The Hollins (formerly known as The Hollins Technology College until 2017) is a coeducational secondary school located in Accrington in the English county of Lancashire.

==History==
In 2015, the school took part in a Channel 4 programme, Sex in Class, which saw sex therapist Goedele Liekens visit the school and give some very graphic sex education classes. She was aiming to improve the teaching of the subject, but the show, and the school's participation in it, proved controversial and divisive. Some, including local community leaders, strongly criticised it as inappropriate while others argued that it reflected what teenagers really do in terms of sexual activity.

In 2015 and 2016, a group of pupils from the school took part in an art project called Beyond Labels: In Young Men’s Shoes, which saw a release of a book and film of their poetry.
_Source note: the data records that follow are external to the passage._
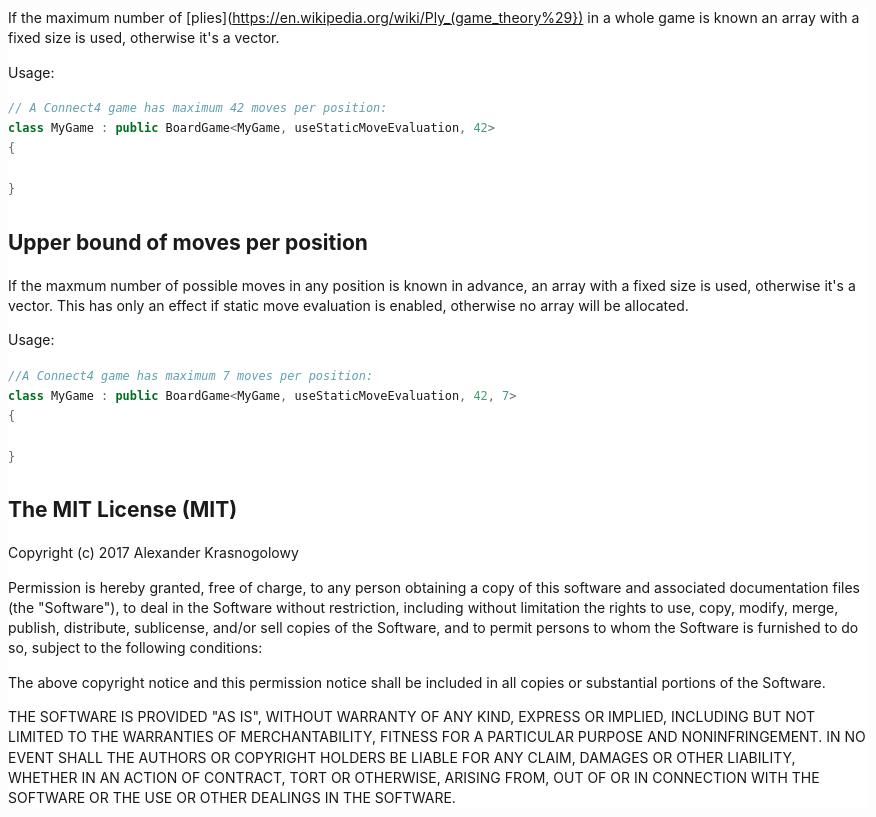 If the maximum number of [plies](https://en.wikipedia.org/wiki/Ply_(game_theory%29}) in a whole game is known an array with a fixed size is used, otherwise it's a vector.

Usage:
```c++
// A Connect4 game has maximum 42 moves per position:
class MyGame : public BoardGame<MyGame, useStaticMoveEvaluation, 42>
{

}
```

## Upper bound of moves per position

If the maxmum number of possible moves in any position is known in advance, an array with a fixed size is used, otherwise it's a vector. This has only an effect if static move evaluation is enabled, otherwise no array will be allocated.

Usage:
```c++
//A Connect4 game has maximum 7 moves per position:
class MyGame : public BoardGame<MyGame, useStaticMoveEvaluation, 42, 7>
{

}
```

## The MIT License (MIT)
Copyright (c) 2017 Alexander Krasnogolowy

Permission is hereby granted, free of charge, to any person obtaining a copy of this software and associated documentation files (the "Software"), to deal in the Software without restriction, including without limitation the rights to use, copy, modify, merge, publish, distribute, sublicense, and/or sell copies of the Software, and to permit persons to whom the Software is furnished to do so, subject to the following conditions:

The above copyright notice and this permission notice shall be included in all copies or substantial portions of the Software.

THE SOFTWARE IS PROVIDED "AS IS", WITHOUT WARRANTY OF ANY KIND, EXPRESS OR IMPLIED, INCLUDING BUT NOT LIMITED TO THE WARRANTIES OF MERCHANTABILITY, FITNESS FOR A PARTICULAR PURPOSE AND NONINFRINGEMENT. IN NO EVENT SHALL THE AUTHORS OR COPYRIGHT HOLDERS BE LIABLE FOR ANY CLAIM, DAMAGES OR OTHER LIABILITY, WHETHER IN AN ACTION OF CONTRACT, TORT OR OTHERWISE, ARISING FROM, OUT OF OR IN CONNECTION WITH THE SOFTWARE OR THE USE OR OTHER DEALINGS IN THE SOFTWARE.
The project won the Young Artists Of the Year award from youth organisation SLYNCS. The school was also nominated for the Fusion Award in the Youth Leadership category. and was named Film of the Month for February 2017 by Into Film, which works with BAFTA.

In 2016, the school was recognised for exceptional progress in GCSEs for the second consecutive year.

Previously a community school administered by Lancashire County Council, in 2022 The Hollins converted to academy status. It is now sponsored by the LET Education Trust.

The current headteacher is Samantha Haydock.